(Stored data entries)

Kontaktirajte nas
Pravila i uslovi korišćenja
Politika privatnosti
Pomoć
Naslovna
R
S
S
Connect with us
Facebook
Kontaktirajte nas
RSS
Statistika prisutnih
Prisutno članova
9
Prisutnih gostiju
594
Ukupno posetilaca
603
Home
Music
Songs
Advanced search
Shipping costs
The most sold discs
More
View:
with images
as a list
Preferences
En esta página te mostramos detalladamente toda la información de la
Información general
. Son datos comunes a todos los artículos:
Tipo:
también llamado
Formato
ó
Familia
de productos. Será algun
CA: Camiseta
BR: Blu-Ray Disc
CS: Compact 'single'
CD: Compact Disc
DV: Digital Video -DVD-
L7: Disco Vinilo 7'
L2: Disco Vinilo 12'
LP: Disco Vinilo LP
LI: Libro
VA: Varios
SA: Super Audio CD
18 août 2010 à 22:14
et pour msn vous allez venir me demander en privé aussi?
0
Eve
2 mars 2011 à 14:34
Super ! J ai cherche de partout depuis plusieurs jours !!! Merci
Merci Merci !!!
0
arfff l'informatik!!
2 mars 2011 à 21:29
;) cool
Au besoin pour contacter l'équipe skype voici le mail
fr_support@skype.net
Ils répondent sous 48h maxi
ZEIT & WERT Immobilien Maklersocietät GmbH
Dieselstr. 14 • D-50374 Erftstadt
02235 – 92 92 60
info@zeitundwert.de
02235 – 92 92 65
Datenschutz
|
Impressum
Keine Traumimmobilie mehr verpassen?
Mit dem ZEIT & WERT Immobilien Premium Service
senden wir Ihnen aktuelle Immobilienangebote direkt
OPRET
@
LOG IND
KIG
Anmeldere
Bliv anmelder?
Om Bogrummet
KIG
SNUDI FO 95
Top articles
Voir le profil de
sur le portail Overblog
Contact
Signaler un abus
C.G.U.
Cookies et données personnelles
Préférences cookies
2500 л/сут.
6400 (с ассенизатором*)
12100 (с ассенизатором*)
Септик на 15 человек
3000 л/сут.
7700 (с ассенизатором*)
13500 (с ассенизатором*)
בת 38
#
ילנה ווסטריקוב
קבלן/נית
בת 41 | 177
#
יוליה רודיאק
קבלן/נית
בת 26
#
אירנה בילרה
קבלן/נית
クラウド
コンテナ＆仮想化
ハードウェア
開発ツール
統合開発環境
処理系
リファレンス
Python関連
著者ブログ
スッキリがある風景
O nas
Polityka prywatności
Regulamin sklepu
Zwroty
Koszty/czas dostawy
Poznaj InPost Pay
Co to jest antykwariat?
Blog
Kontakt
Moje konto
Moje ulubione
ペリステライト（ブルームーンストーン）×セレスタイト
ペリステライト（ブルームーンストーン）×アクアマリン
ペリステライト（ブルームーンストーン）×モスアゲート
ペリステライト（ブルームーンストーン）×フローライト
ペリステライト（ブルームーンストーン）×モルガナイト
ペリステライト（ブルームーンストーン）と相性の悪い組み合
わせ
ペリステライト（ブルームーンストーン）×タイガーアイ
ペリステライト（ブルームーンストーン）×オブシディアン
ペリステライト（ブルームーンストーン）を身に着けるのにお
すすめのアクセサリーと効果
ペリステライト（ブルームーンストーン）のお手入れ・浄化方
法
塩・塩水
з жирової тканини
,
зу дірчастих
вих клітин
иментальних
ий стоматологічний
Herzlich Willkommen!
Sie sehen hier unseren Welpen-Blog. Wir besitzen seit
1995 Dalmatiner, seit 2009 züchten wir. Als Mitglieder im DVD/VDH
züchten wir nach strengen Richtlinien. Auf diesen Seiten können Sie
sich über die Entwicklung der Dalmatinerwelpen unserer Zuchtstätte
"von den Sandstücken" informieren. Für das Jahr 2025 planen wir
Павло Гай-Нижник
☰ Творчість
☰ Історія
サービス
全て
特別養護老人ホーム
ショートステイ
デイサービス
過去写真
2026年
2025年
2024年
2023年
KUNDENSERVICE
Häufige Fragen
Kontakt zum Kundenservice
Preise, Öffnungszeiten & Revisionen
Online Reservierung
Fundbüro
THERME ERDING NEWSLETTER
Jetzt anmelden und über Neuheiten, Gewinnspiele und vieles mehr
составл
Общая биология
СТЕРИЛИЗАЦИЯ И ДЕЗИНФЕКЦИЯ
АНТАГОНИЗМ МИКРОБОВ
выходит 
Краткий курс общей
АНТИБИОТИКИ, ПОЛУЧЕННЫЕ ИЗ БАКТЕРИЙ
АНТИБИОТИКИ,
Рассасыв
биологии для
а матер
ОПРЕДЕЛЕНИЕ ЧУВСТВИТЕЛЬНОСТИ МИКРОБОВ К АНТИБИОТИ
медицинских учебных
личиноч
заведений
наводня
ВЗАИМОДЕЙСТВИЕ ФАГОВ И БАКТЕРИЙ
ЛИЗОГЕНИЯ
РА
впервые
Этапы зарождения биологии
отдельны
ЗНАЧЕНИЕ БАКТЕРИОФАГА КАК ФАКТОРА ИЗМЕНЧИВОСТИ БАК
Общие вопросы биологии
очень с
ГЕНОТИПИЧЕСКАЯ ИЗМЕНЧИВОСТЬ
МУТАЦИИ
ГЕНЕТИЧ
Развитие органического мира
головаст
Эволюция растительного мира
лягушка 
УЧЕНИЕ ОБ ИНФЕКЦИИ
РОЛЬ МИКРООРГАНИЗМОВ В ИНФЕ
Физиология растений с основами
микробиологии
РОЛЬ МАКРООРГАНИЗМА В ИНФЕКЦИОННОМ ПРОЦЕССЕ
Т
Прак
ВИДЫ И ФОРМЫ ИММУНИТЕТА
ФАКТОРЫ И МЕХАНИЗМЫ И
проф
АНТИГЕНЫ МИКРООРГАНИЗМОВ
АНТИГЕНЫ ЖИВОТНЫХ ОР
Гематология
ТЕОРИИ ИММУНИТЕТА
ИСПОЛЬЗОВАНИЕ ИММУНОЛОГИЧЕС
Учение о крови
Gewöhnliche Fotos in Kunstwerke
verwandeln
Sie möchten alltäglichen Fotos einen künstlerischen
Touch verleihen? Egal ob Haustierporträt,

Task brief:
What lines above contain the string "Fotos"? Copy all of them.

Answer to this exercise:
Gewöhnliche Fotos in Kunstwerke
Sie möchten alltäglichen Fotos einen künstlerischen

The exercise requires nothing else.